According to its official website, the KP has 54 participants, representing 81 countries, with the European Union and its member states counting as a single participant. KP members account for about 99.8% of the global production of rough diamonds. In 2012, the world celebrated 10 years of the existence of the organization, but the issue of blood diamonds was still prevalent. Seven years later, members of the World Diamond Council are still pushing for the pending conclusion of the KP’s review and reform process, and the related call regarding the strengthening of the scope of the Kimberley Process Certification Scheme (KPCS).

Now we are observing the creation of another bloody industry, this time related to energy sector. It is not a secret that where the big money is, more problems emerge.

To prove this theory, we just have to look at the Middle East. Since the beginning of the 21st century, there have been more than 20 conflicts. In 2013, Jeff D Colgan of the Harvard Kennedy School published a study in which he outlined that “oil is a leading cause of war”: Between one-quarter and one-half of interstate wars since 1973 have been linked to oil. It is important to say it out loud because otherwise we will not be able to avoid such wars in the future or craft intelligent foreign policy.

There are multiple ways the oil industry can enhance conflicts: competition over shipping lanes and pipelines, oil-related terrorism, and resource scarcity in consumer states are all potential sources of international conflict.

If we look at the current conflicts, we will see that there are two bands fighting for completely opposite objectives: on the one side we have a country that is trying to move global oil production away from traditional suppliers in the Middle East toward North America and new suppliers of conventional oil, such as Africa; on the other side we are observing how the Organization of the Petroleum Exporting Countries (OPEC) is trying to keep propping up oil prices.

In the first band, there is an effort to push oil prices down by considering easing sanctions on Iran and by increasing its crude-oil inventories.

For example, the American Petroleum Institute (API) reported an increase of 4.1 million barrels of crude-oil inventories for the week ending October 4, and the US Energy Information Administration (EIA) reported an increase of 2.9 million barrels. In this context, it shouldn’t be a surprise that the EIA is expecting lower crude-oil prices in the fourth quarter of 2019 and in 2020 despite tighter global balances. To be more precise, the EIA forecasts that Brent spot prices will average US$59 a barrel in the fourth quarter of 2019 and then fall to $57 by the second quarter of 2020.

Meanwhile, the second band is cutting supplies to push oil prices up. On Tuesday, OPEC secretary general Mohammad Barkindo said deeper output cuts were an option. He said OPEC would do what it could with allied producers to sustain oil-market stability beyond 2020. In conclusion, OPEC, Russia and other producers have agreed to cut oil output by 1.2 million barrels per day until March 2020. Military action in Syria also helped WTI crude oil prices to increase by more than 4,6% in just three days.

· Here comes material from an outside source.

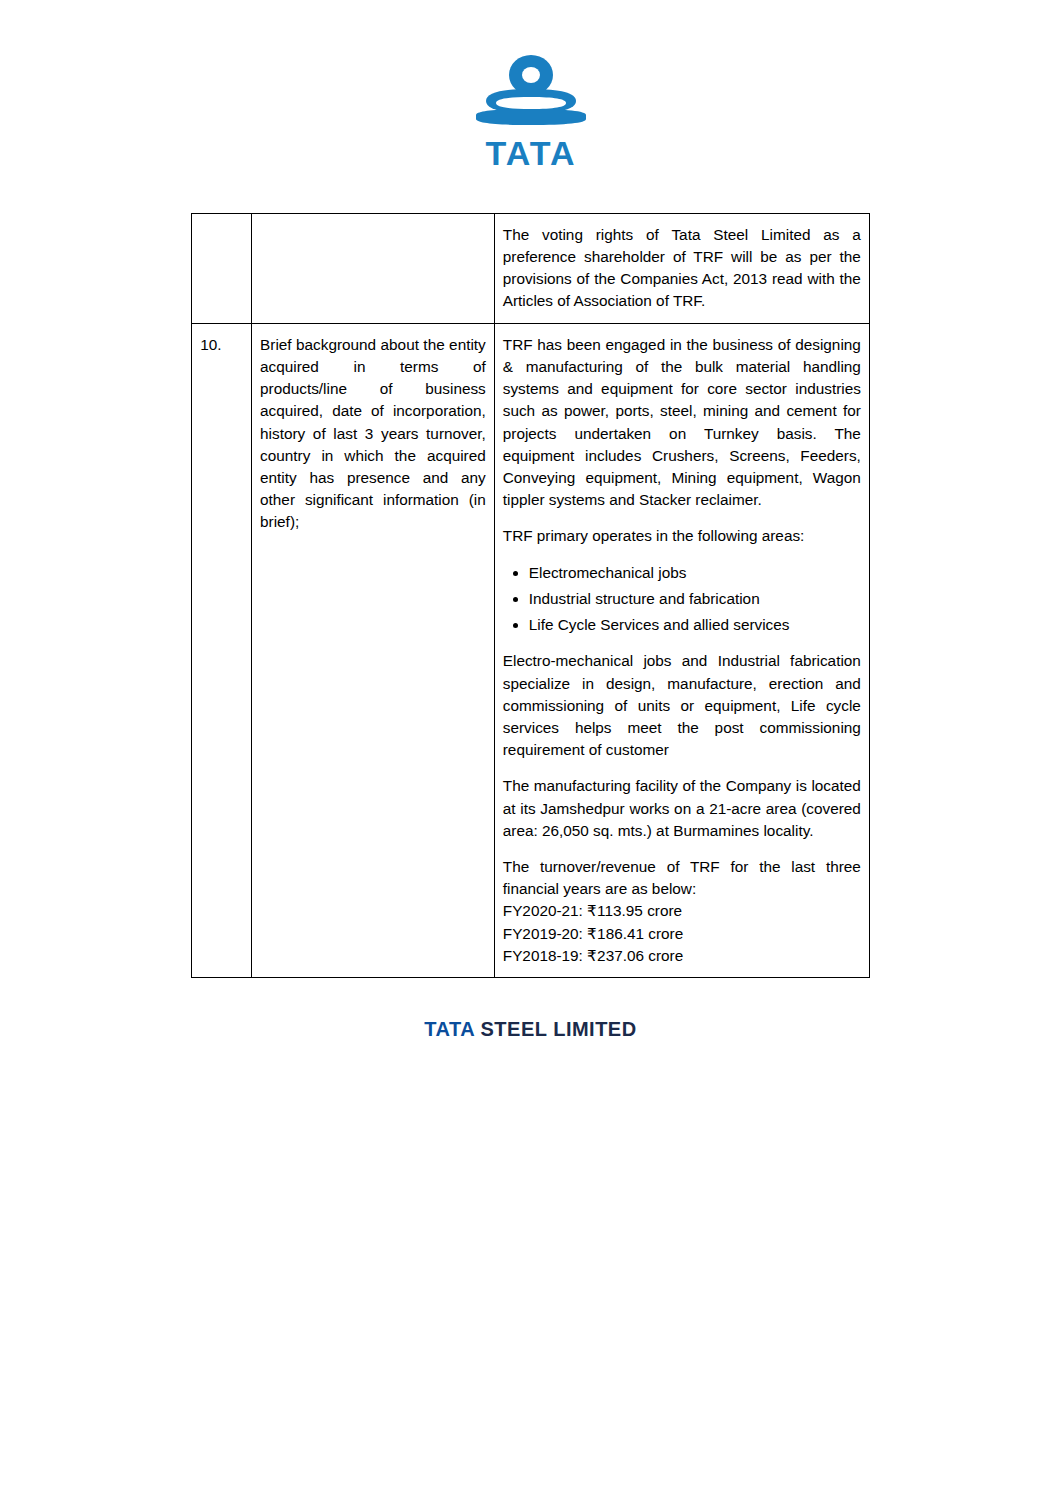TATA
| | | The voting rights of Tata Steel Limited as a preference shareholder of TRF will be as per the provisions of the Companies Act, 2013 read with the Articles of Association of TRF. |
| 10. | Brief background about the entity acquired in terms of products/line of business acquired, date of incorporation, history of last 3 years turnover, country in which the acquired entity has presence and any other significant information (in brief); | TRF has been engaged in the business of designing & manufacturing of the bulk material handling systems and equipment for core sector industries such as power, ports, steel, mining and cement for projects undertaken on Turnkey basis. The equipment includes Crushers, Screens, Feeders, Conveying equipment, Mining equipment, Wagon tippler systems and Stacker reclaimer. TRF primary operates in the following areas: Electromechanical jobs Industrial structure and fabrication Life Cycle Services and allied services Electro-mechanical jobs and Industrial fabrication specialize in design, manufacture, erection and commissioning of units or equipment, Life cycle services helps meet the post commissioning requirement of customer The manufacturing facility of the Company is located at its Jamshedpur works on a 21-acre area (covered area: 26,050 sq. mts.) at Burmamines locality. The turnover/revenue of TRF for the last three financial years are as below: FY2020-21: ₹113.95 crore FY2019-20: ₹186.41 crore FY2018-19: ₹237.06 crore |
TATA STEEL LIMITED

To summarize, the future of the energy industry and, in particular, oil prices depends not so much on supply and demand but on the winning party of the above-mentioned competing bands. The most interesting fact is that the US has more instruments to keep oil prices down. These include oil-production growth, sanctions against OPEC members, besides Venezuela and Iran, trade disputes, and shrinking demand for oil.

Curiously, the iShares MSCI Global Metals & Mining Producers ETF (PICK), which tracks the investment results of an index composed of global equities of companies primarily engaged in mining, extraction or production of diversified metals, excluding gold and silver, has a positive correlation with crude-oil prices, in this case Brent, and an inverse relationship with gold prices.